Reasons for Treatment Failure. Long-term failure rates after fundoplication have been reported at 30% after five year to 63% after 10 years. Hiatal herniation is the most common reason for surgical failure and the need for a repeat fundoplication. Other common reasons for reoperation include breakdown, slippage, and excessive tightness of the wrap. Surgeon experience can lessen complication risks. Some studies have reported repeat operations after open procedures in between 9% and 30% of cases and 13% after laparoscopy. (Repeat surgery usually has good results.)
Surgical Treatments Using Endoscopy
A number of treatments that make use of endoscopy are being used or investigated for increasing LES pressure and preventing reflux as well as for treating severe GERD and its complications.
Transoral Flexible Endoscopic Suturing. Transoral flexible endoscopic suturing (sometimes referred to as Bard's procedure) uses a tiny device at the end of the endoscope that acts like a miniature sewing machine. It places stitches in two locations near the LES, which are then tied to tighten the valve and increase pressure. There is no incision and no need for general anesthesia.

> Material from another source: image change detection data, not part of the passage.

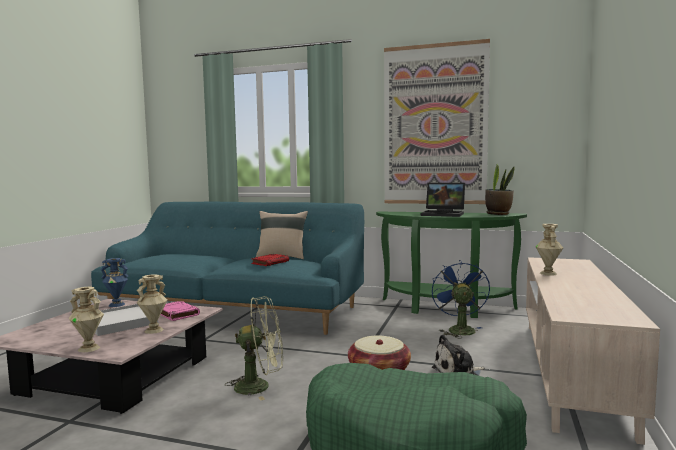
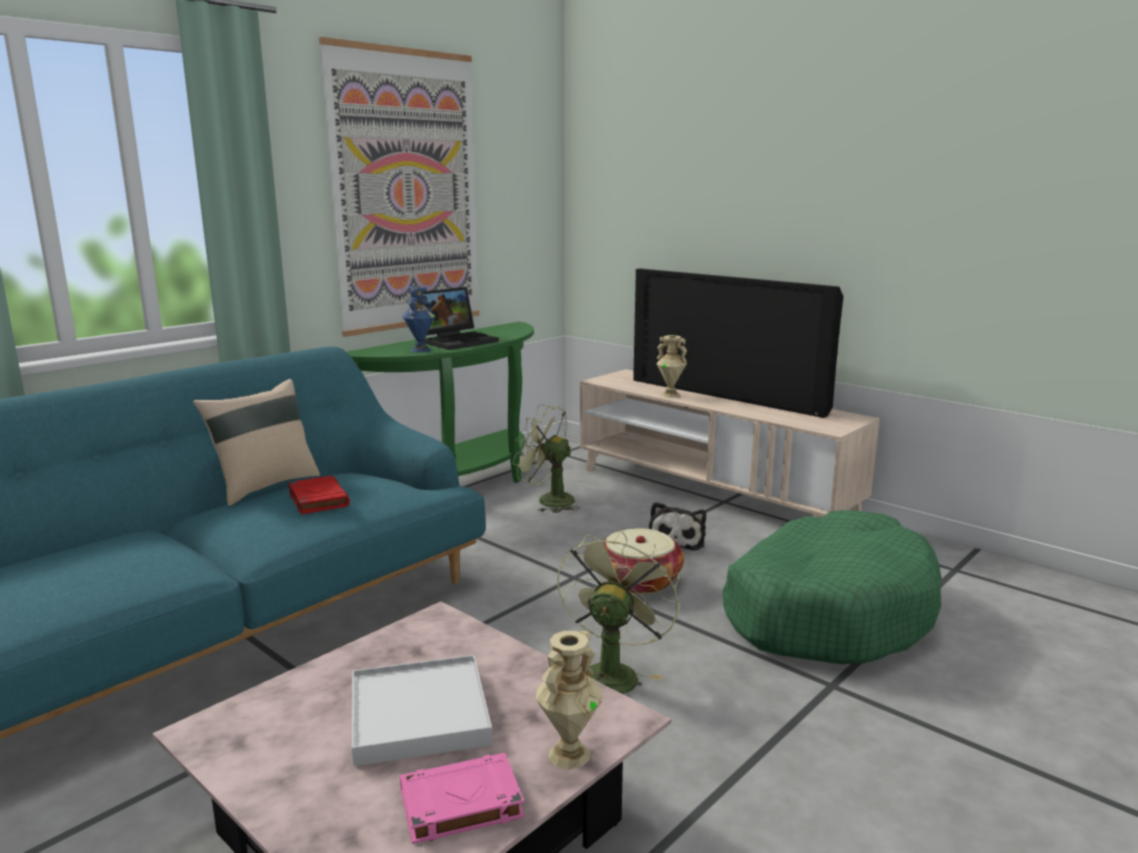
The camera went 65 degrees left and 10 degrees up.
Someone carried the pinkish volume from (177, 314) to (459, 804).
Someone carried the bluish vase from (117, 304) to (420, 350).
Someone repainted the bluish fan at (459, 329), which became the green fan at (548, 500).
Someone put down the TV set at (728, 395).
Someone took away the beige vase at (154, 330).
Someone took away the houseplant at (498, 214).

Radiofrequency. Radiofrequency energy generated from the tip of a needle (sometimes called the Stretta procedure) is under investigation. The objective is to heat and destroy tissue in the problem spots in the LES. Either the resulting scar tissue strengthens the muscle, or the heat kills the nerves that caused the malfunctioning. Patients may experience some chest or stomach pain afterwards. Few serious side effects have been reported, although there have been reports of perforation, hemorrhage, and even death. Although studies report significantly improved symptoms, its long-term advantages are still unclear. For example, in one study, patients reported improved quality of life, but there were no changes in LES pressure, leading some investigators to believe that radiofrequency only reduced symptoms, which can mask persistent disease.
Implants. In 2003, the FDA approved the Enteryx procedure as a treatment option for people who have persistent symptoms of GERD and who regularly take and respond to PPIs. Using a needle catheter, a doctor injects into the muscle of the lower esophageal sphincter (LES) a liquid solution that solidifies into a spongy material. The implant is permanent and may help to reduce or eliminate the need for medications by preventing stomach acid from backing up into the esophagus.

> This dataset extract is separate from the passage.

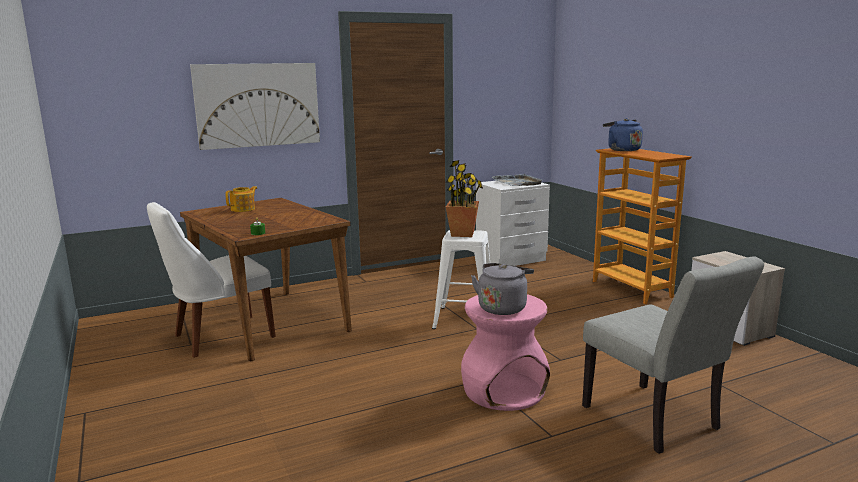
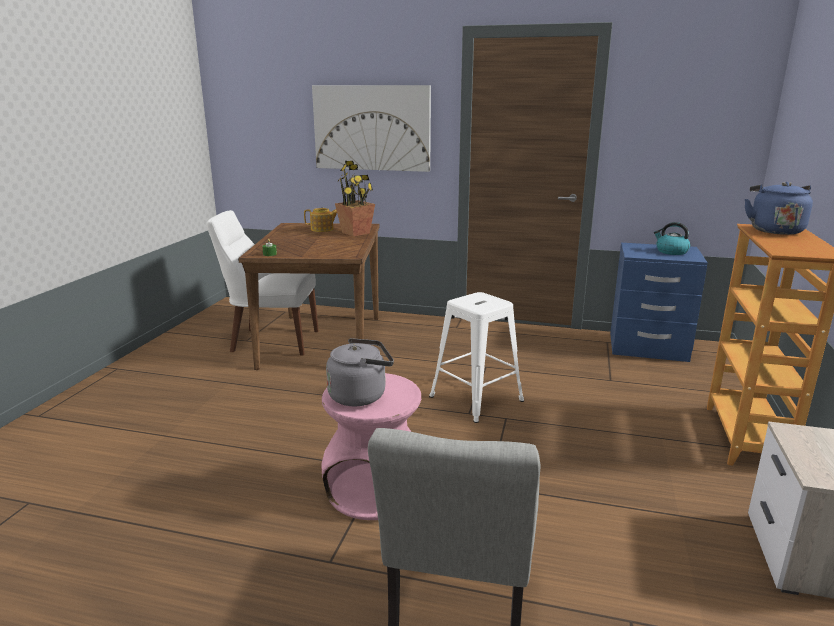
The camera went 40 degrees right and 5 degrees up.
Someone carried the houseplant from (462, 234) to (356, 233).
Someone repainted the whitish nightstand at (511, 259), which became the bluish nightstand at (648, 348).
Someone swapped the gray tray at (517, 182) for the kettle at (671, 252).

Techniques to Stop Bleeding. Endoscopic ablation treatment of bleeding involves using a probe passed through the endoscopic tube that applies electricity or heat to coagulate blood and stop the bleeding.
Dilation Procedures. Strictures (abnormally narrowed regions) may need to be dilated (opened) with endoscopy. Dilation may be performed by inflating a balloon in the passageway. About 30% of patients who need this procedure require a series of dilation treatments over a long duration in order to fully open the passageway. Long-term use of proton-pump inhibitors may reduce the duration.
A 2002 study also suggested that dilation may help correct swallowing problems that can occur after fundoplication. In the study dilation improved dysphagia in 67% of the surgical patients who had experienced it.